Stored items:
----------

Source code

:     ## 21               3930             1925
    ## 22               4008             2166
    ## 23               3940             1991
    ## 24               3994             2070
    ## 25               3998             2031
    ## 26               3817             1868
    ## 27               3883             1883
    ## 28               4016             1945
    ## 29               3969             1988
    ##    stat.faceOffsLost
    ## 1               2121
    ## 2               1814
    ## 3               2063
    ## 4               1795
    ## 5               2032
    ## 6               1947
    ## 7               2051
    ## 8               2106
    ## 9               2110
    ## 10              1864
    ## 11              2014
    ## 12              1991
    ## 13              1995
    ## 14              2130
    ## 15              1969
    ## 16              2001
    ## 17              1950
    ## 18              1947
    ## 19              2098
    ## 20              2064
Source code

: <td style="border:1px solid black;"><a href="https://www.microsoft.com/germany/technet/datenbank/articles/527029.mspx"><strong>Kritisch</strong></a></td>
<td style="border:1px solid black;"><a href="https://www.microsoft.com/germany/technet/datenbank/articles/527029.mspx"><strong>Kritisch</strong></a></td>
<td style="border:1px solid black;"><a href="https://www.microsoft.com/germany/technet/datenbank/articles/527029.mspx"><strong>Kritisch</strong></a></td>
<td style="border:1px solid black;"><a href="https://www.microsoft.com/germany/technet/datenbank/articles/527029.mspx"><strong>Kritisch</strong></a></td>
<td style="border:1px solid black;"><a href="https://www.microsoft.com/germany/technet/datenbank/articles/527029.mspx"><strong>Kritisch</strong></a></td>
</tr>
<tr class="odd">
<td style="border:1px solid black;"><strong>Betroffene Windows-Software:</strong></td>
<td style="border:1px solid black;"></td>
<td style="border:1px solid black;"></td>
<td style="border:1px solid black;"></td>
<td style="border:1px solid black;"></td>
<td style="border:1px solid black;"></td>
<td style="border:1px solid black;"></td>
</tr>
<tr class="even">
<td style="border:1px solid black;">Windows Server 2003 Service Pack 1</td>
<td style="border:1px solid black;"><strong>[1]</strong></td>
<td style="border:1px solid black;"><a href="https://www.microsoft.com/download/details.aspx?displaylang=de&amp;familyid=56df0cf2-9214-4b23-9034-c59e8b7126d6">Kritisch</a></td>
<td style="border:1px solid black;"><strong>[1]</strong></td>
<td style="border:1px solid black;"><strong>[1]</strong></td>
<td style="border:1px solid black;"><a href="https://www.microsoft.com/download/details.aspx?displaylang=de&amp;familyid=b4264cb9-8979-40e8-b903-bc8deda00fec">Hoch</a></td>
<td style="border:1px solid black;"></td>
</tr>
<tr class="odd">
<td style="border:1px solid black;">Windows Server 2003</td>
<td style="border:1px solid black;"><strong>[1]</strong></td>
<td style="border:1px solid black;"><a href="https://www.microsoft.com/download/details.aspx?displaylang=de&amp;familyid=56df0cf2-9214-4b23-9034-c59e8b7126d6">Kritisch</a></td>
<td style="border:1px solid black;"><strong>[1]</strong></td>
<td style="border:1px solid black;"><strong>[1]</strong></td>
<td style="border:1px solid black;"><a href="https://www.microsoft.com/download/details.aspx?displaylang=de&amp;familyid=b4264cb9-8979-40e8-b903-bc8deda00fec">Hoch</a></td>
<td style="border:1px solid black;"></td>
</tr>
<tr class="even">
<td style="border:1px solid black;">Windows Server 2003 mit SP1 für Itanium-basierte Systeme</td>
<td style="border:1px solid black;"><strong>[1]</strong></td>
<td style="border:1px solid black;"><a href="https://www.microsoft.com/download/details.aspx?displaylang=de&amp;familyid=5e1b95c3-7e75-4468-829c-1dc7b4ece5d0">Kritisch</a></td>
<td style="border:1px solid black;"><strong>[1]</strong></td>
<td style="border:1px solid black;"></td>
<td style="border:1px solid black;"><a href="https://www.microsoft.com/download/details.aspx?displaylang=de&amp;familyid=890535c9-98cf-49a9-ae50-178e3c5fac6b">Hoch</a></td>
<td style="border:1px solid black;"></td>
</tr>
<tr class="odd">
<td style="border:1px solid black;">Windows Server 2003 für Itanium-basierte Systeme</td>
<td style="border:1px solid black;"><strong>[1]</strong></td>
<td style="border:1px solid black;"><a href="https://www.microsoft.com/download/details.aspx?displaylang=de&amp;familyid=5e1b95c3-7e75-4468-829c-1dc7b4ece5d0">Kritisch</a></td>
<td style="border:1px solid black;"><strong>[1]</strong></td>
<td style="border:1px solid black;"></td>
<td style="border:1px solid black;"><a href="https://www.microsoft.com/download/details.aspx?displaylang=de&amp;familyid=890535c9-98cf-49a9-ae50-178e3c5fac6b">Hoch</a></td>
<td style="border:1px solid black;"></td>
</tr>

----------

* **WHAT THE EXERCISE ASKS**
Pull out every line of the material above that contains the word "Systeme", matching case exactly, and list those lines.

* **REPLY**
<td style="border:1px solid black;">Windows Server 2003 mit SP1 für Itanium-basierte Systeme</td>
<td style="border:1px solid black;">Windows Server 2003 für Itanium-basierte Systeme</td>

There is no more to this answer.